[REQUIREMENT] The finished copy should match every record exactly and contain no pictures.

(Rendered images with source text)
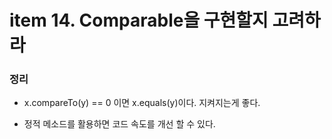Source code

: # item 14. Comparable을 구현할지 고려하라

### 정리
* x.compareTo(y) == 0 이면 x.equals(y)이다. 지켜지는게 좋다.

* 정적 메소드를 활용하면 코드 속도를 개선 할 수 있다.

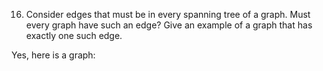 16. Consider edges that must be in every spanning tree of a graph. Must every graph have such an edge? Give an example of a graph that has exactly one such edge.

Yes, here is a graph:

[RESPONSE TO THIS EXERCISE]
Source code

: # item 14. Comparable을 구현할지 고려하라

### 정리
* x.compareTo(y) == 0 이면 x.equals(y)이다. 지켜지는게 좋다.

* 정적 메소드를 활용하면 코드 속도를 개선 할 수 있다.

 16. Consider edges that must be in every spanning tree of a graph. Must every graph have such an edge? Give an example of a graph that has exactly one such edge.

Yes, here is a graph:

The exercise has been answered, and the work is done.